Когда накануне Хейзит уезжал отсюда ночевать домой, работы продолжались с неизменным упорством, во всяком случае, внешним. При этом он отдавал себе отчет в том, что уезжает не только потому, что спать пока было негде, но и потому, что пребывание ночью в обществе землекопов может закончиться для него не очень хорошо. Стоило слухам о бегстве Локлана подтвердиться исчезновением Олака, который раньше всегда сопровождал Хейзита, отношение Конроя к происходящему резко изменилось. На своих людей он по-прежнему покрикивал, чтобы лишний раз не расхолаживать, однако Хейзит замечал, что сам он стал от работы отлынивать и все больше косил в его сторону недобрым глазом.

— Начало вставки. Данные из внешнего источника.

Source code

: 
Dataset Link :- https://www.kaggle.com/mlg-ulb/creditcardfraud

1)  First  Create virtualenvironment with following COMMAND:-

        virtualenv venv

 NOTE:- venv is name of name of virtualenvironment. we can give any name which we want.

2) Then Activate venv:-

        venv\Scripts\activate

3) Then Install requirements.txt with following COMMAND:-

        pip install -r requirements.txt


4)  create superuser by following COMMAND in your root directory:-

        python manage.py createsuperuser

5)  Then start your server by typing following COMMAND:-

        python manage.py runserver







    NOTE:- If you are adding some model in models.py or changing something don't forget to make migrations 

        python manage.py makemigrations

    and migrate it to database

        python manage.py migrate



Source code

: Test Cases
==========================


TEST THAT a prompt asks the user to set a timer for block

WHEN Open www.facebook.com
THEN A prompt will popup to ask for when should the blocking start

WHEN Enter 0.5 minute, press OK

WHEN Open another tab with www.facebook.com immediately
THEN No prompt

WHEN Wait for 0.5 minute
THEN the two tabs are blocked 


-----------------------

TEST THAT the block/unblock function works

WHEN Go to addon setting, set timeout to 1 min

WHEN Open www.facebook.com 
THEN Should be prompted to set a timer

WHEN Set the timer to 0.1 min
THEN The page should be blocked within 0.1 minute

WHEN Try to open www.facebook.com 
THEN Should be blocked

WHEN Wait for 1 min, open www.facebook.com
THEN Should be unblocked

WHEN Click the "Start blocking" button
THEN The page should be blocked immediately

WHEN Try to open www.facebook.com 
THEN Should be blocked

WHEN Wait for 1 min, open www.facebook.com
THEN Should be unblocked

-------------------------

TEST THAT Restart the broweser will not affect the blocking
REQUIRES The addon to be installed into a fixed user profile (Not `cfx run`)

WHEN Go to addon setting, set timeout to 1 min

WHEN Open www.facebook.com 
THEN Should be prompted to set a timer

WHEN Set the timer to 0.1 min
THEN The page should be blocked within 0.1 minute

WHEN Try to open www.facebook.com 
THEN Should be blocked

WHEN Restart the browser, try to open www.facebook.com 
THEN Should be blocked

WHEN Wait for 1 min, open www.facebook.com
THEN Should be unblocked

Откровенного бунта Хейзит не ждал. По крайней мере до тех пор, пока кому-то не пришло в голову увести охрану. Отвечать за нее был поставлен на вид еще более свирепый, чем Конрой, свер, неохотно откликавшийся на имя Брук. Поставлен он был самим Олаком, причем, как понял Хейзит, вопреки неписаным правилам, по которым свер не может командовать мергами. Будто для смягчения несправедливости, Бруку был выделен прекрасный конь, на котором тот сидел с завидной ладностью, опровергая досужие домыслы, мол, сверы только и умеют, что в латы тяжеленные рядиться да пешкодралом впереди лучников и всяких арбалетчиков на врага наступать. С Хейзитом Брук почти не разговаривал, однако, в отличие от Конроя, нисколько его не чурался и волком не смотрел. Вероятно, близость Хейзита к Олаку кое-что для него значила. Кроме того, фултумом, то есть помощником, при нем ходил тот самый светловолосый юноша по имени Гийс, которого Хейзит имел удовольствие встретить во время первого посещения Ракли. Гийс тогда ухаживал за беорами героев и произвел на Хейзита очень даже приятное впечатление начитанностью и простотой.

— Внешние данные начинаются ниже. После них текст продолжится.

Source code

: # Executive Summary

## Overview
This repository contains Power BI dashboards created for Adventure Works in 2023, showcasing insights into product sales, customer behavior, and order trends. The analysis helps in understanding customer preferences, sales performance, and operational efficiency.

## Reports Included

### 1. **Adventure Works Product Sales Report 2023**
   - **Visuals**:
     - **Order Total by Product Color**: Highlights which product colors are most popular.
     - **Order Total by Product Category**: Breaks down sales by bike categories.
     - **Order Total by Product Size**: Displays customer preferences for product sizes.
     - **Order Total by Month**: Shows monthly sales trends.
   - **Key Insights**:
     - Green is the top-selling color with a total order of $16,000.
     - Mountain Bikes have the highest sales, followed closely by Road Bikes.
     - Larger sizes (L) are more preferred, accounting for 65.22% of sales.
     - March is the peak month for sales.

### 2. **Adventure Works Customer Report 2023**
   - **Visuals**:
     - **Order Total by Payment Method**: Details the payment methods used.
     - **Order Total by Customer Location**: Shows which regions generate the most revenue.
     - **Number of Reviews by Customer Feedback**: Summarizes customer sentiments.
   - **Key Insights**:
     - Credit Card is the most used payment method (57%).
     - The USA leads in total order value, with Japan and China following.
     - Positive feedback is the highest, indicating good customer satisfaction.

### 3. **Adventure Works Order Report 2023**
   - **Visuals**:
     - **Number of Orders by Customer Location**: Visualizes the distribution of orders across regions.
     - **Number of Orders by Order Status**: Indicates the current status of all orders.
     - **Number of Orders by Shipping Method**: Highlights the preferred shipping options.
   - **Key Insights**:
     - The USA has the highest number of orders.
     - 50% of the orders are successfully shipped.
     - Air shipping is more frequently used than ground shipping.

Сейчас, приближаясь к карьеру, Хейзит с особой остротой ощущал, что дальнейшая его судьба, а быть может, и жизнь, во многом будут зависеть от доброй воли этих двух людейБрука и Гийса.
Был еще один человек, расположение и порядочность которого для Хейзита дорогого стоили. Причем в прямом смысле. Звали его Улмар, и служил он в обычное время франиманом, то есть раз в десять дней наведывался к вверенным ему соплеменникам и забирал в казну замка положенный гафол, иначе говоря, оброк. Этим, как он сам признался в доверительной беседе Хейзиту, Улмар занимался всю сознательную жизнь, пока его высокий начальник, Казначей, не поручил ему, по просьбе Локлана, вести денежные дела, связанные с постройкой и работой печи. Именно через него Хейзит получал причитавшееся ему за труды жалованье, согласованное все с тем же Локланом. Улмар на строительство наведывался редко, деньги Хейзиту пока вручил лишь однажды, причем в общую сумму входило и то, что причиталось Исли. Хейзит тогда еще возразил, предложив впредь рассчитывать их заработки отдельно, поскольку надеялся на достигнутую с Локланом договоренность иметь часть жалованья как постоянную сумму, а частькак долю с продаж лигбурнов. Улмар легко пожал плечами и обещал этот вопрос уладить.